Staff members’ perspectives
It is usually helpful to include staff members in the budgeting process or at least to make them aware of its progress. They might have useful ideas on the need for new equipment or additional staffing. They could perform some of the work associated with budgeting, such as pricing equipment being considered for purchase and determining the need for various optional instrument features. Inclusion in the budgeting process can make them feel part of the team and may improve morale.
Sales representatives and members of lab service groups can ask customers to describe problems they need solved and to estimate their tech service needs for the coming year. Feedback can be used to help determine needed funding for the coming year.
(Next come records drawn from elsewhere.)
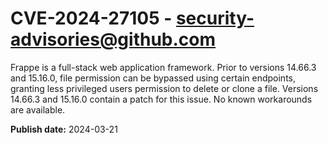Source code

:# CVE-2024-27105 - security-advisories@github.com

Frappe is a full-stack web application framework. Prior to versions 14.66.3 and 15.16.0, file permission can be bypassed using certain endpoints, granting less privileged users permission to delete or clone a file. Versions 14.66.3 and 15.16.0 contain a patch for this issue. No known workarounds are available.

**Publish date:** 2024-03-21
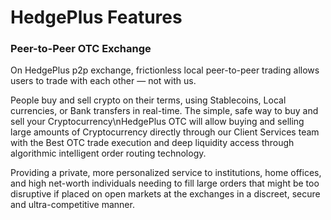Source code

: # HedgePlus Features

### Peer-to-Peer  OTC Exchange

On HedgePlus p2p exchange, frictionless local peer-to-peer trading allows users to trade with each other — not with us.

People buy and sell crypto on their terms, using Stablecoins, Local currencies, or Bank transfers in real-time. The simple, safe way to buy and sell your Cryptocurrency\nHedgePlus OTC will allow buying and selling large amounts of Cryptocurrency directly through our Client Services team with the Best OTC trade execution and deep liquidity access through algorithmic intelligent order routing technology.

Providing a private, more personalized service to institutions, home offices, and high net-worth individuals needing to fill large orders that might be too disruptive if placed on open markets at the exchanges in a discreet, secure and ultra-competitive manner.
Internal customers of the laboratory often make recommendations concerning the laboratory spending required to meet their goals, and then review the budget. These customers include operating divisions of the company, such as sales and marketing groups, developmental products groups, and production plant personnel.
The final stages
Once all the required input is collected, all the proposed projects—research, development, plant support and technical support—can be grouped into three categories: essential, nice to do, and do only after the first two categories are budgeted. Then, based on these work estimates, lab managers can draw up and submit a budget. This approach is effective in funding an RD&T (Research, Development & Technology Transfer) program
focused on customer needs. It also helps lab managers develop fallback positions. Should higher-level managers require budget cuts, lab managers can delete some of the third-category projects (to be funded only after the first two categories are funded) from the budget. This can eliminate tedious, sometimes acrimonious budget disagreements with higher-level managers.
Typically budgets are then reviewed by higher-level managers. Committees of senior managers at a laboratory may review the overall laboratory budget before it is sent to high-level research managers and personnel in the office of the organization’s chief financial officer (CFO). The CFO’s office in large companies typically includes financial analysts who specialize in creating and managing budgets.